Combined with stale-if-error=86400, you can continue serving stale responses for up to a day during origin outages.
CDN vs Application Caching
| Layer | Where | Best For |
|---|---|---|
| Browser cache | User's device | Repeat visits, assets |
| CDN / edge cache | ISP-adjacent PoP | Public API responses, static assets |
| Reverse proxy (Nginx/Varnish) | Your data center | Reducing app server load |
| Application cache (Redis) | In-process / sidecar | Expensive DB queries, sessions |
CDN caching applies to public responses and respects s-maxage. Application-level caching (Redis, Memcached) is your backstop for private or no-store responses that cannot be cached by intermediaries.
Cache Invalidation
The two hardest problems in computer science are naming things and cache invalidation. HTTP gives you three strategies:
1. TTL-based expiry — Set a short max-age and let stale entries expire naturally. Simple but trades freshness for simplicity.

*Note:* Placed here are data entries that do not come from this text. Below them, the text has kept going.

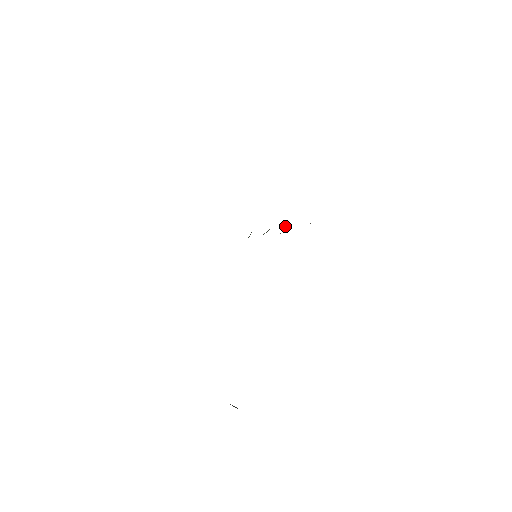
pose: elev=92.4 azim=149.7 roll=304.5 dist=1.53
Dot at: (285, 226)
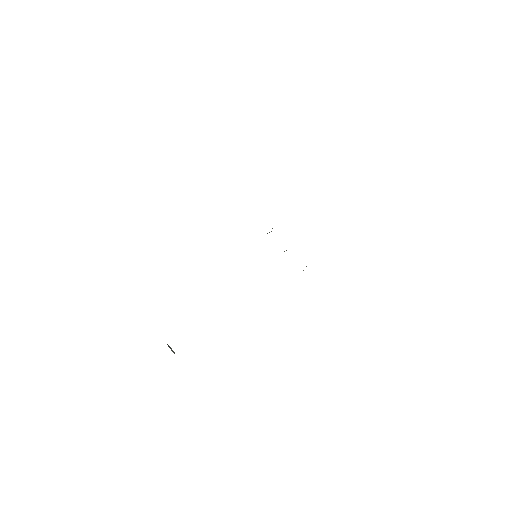
Dot at: (286, 250)
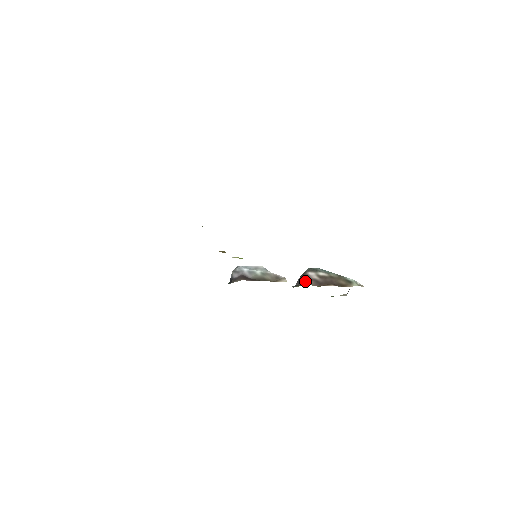
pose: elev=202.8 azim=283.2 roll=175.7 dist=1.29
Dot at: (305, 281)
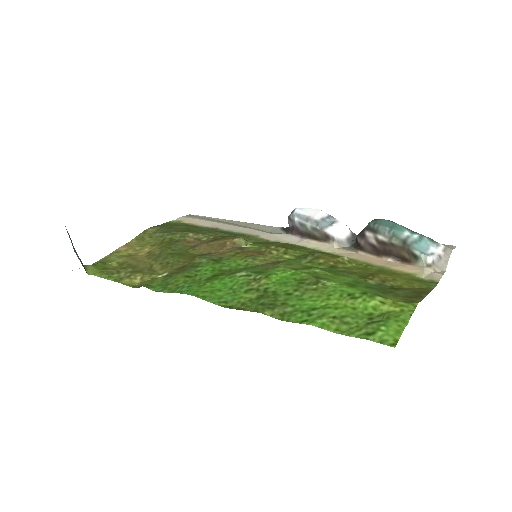
Dot at: (360, 244)
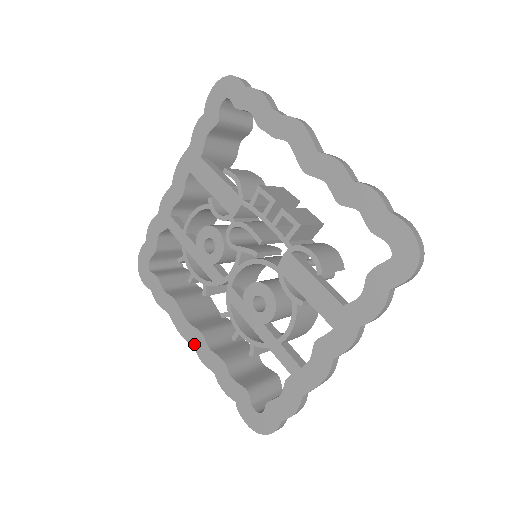
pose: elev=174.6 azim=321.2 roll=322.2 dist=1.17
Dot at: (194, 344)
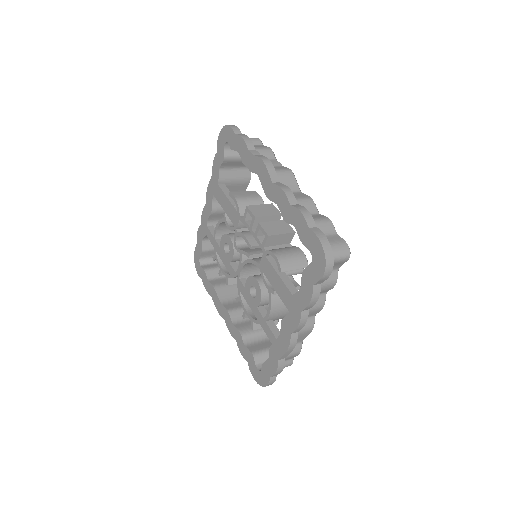
Dot at: (225, 320)
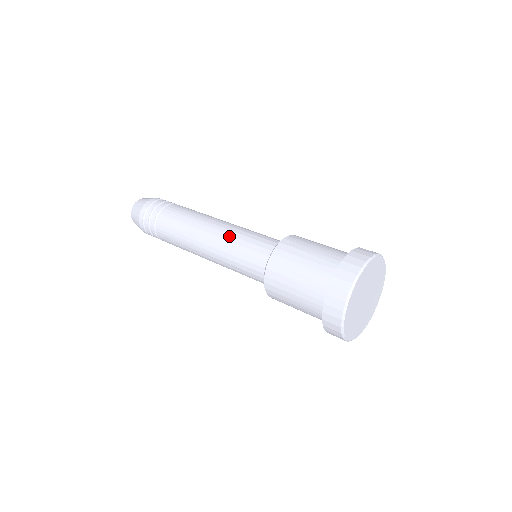
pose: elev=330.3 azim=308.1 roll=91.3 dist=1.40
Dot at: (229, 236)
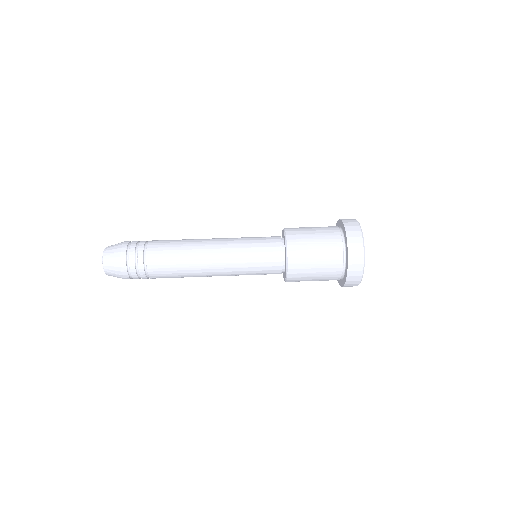
Dot at: (235, 259)
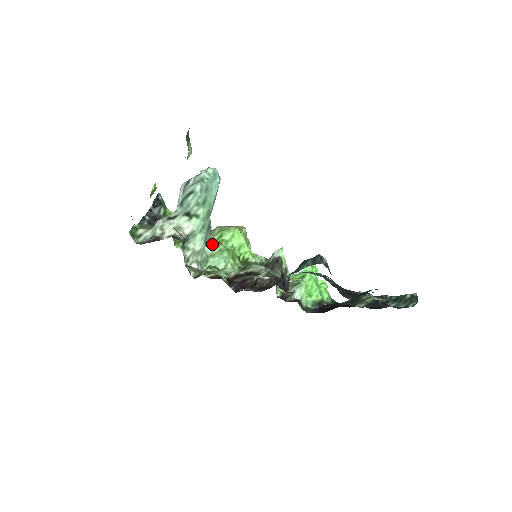
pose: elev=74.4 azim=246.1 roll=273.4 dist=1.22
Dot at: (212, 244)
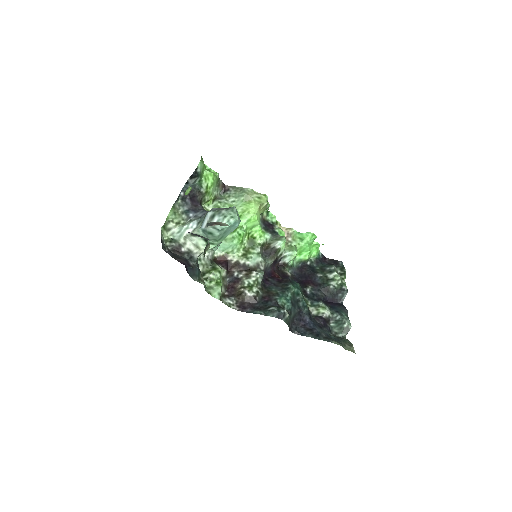
Dot at: occluded
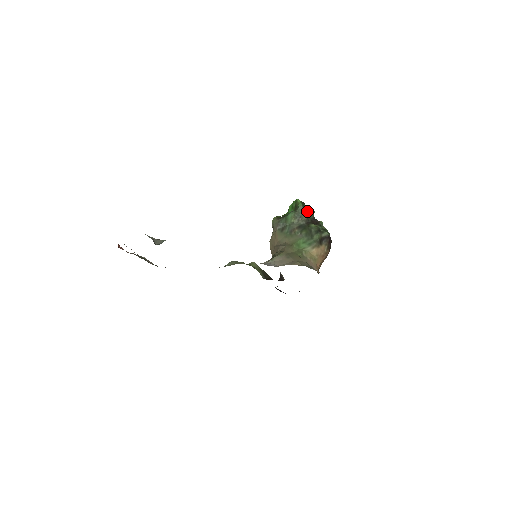
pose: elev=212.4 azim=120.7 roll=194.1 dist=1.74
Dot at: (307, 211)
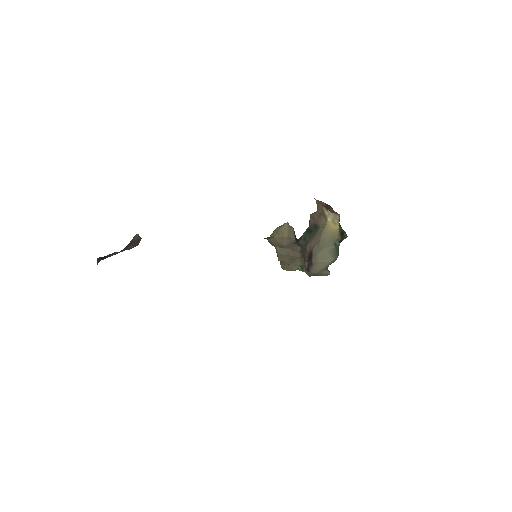
Dot at: occluded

2. Cache-busting (URL versioning) — Embed a version or content hash in the URL (/api/v2/..., /static/app.a3f4c.js). The old URL simply stops being requested. Ideal for immutable assets:
Cache-Control: public, max-age=31536000, immutable3. Surrogate-Key / Cache-Tag purging — CDNs like Cloudflare and Fastly support tagging cached objects with logical keys. A single API call purges all objects with a given tag:
Surrogate-Key: product-42 category-electronicsWhen product 42 is updated, purge the product-42 tag instantly — no need to know individual cached URLs.
Measuring Cache Hit Rates
Cloudflare exposes CF-Cache-Status in response headers:
| Value | Meaning |
|---|---|
| `HIT` | Served from CDN cache |
| `MISS` | Fetched from origin, stored |
| `EXPIRED` | Stale, refetched from origin |
| `BYPASS` | Cache bypassed (e.g., `no-store`) |
| `DYNAMIC` | Not eligible for caching |
Target a hit rate above 80% for public endpoints. If you see mostly MISS or DYNAMIC, audit your Cache-Control headers — authenticated requests, cookies, and query strings often prevent caching without explicit configuration.
Nginx adds X-Cache-Status with similar semantics when using proxy_cache. Track these metrics in your observability platform alongside TTFB to confirm caching impact.